I think the shaved is played out plus I want everybody to know that I drive a sentra GXE and am proud... no reason to shave them. I personally think shaving them makes the car look naked/empty... like its missing something... Kinda like a girl, they cant shave EVERYTHING, just leave that perfect amount... Right Mrs. Samo's mom?


----------



## Token Moron (Mar 28, 2003)

well james, it depends on the girl....see some girls look good not fully shaved and some gurls look good fully shaved....same with cars.......fully shaved gives it a clean look....


----------



## krylonkoopaa (Sep 13, 2002)

how bout a lil line thats cool sometimes


----------



## superfro86 (May 15, 2002)

i shaved mine but know i want to rebadge it since it just looks like the badges came off (mostly since i never did use some decal remover and old adhesive seems to be the only thing my can of Gunk bug and tar remover can't remove, it has removed bug and tar of course, window tint adhesive, testors candy apple red) but i'll probally rebadge it so that sentra is in the middle of the trunk panel and put the nissan sign on my steering wheel.


----------



## maxedout97maxima (Dec 2, 2002)

I painted my MAXIMA on my trunk black it was chrome!


----------



## HCS200sx97 (Jul 8, 2002)

Is it possible to take of the badge and then paint it and put it back?
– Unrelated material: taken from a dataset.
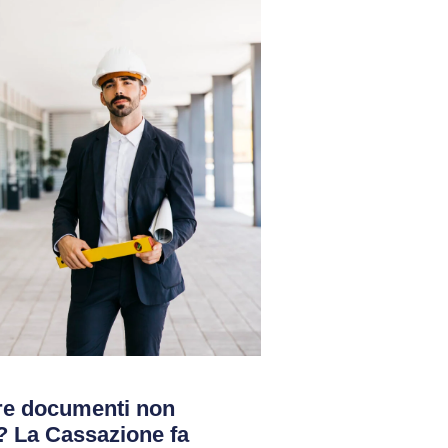
ire documenti non
i? La Cassazione fa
I've got a black 200 with black rota subzeros and i was thinking red calipers/drums (till fastbrake). Inspiration came from Hotshot intake. I say a black SI with black Badges and it looked tight, but I was thinking red might look tight as well. Open for discussion.


----------



## Hotshotnissan (May 10, 2003)

hey if i paint the nissan emblems from my 200sx is possible to it back on and the trunk to if not what could i use to put it back on thats like heat prof:


----------



## dry (Oct 21, 2002)

well if you take them off to paint them, then put them back on I would use some type of 3M brand adhesive, I would look into using the stuff that is used on keeping on body kits, that should hold very nicely...


----------



## Hotshotnissan (May 10, 2003)

any good ones out there, but u mean some kind of glue ?


----------